* _Request_
Please output the entries below from the line that contains "Смарт-терминалы Jazz, Optima, Нео, СТБ" through the final line, reproduced exactly and alone.
|---|
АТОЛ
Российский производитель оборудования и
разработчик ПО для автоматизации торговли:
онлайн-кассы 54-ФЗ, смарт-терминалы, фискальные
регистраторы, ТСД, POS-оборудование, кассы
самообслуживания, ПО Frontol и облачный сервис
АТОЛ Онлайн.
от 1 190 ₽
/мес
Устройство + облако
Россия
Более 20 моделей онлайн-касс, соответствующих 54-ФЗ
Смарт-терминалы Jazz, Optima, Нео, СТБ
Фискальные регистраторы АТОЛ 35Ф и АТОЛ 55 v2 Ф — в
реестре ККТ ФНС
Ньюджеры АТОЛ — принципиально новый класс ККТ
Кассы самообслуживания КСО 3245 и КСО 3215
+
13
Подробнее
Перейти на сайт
|---|
* _The answer_
Смарт-терминалы Jazz, Optima, Нео, СТБ
Фискальные регистраторы АТОЛ 35Ф и АТОЛ 55 v2 Ф — в
реестре ККТ ФНС
Ньюджеры АТОЛ — принципиально новый класс ККТ
Кассы самообслуживания КСО 3245 и КСО 3215
+
13
Подробнее
Перейти на сайт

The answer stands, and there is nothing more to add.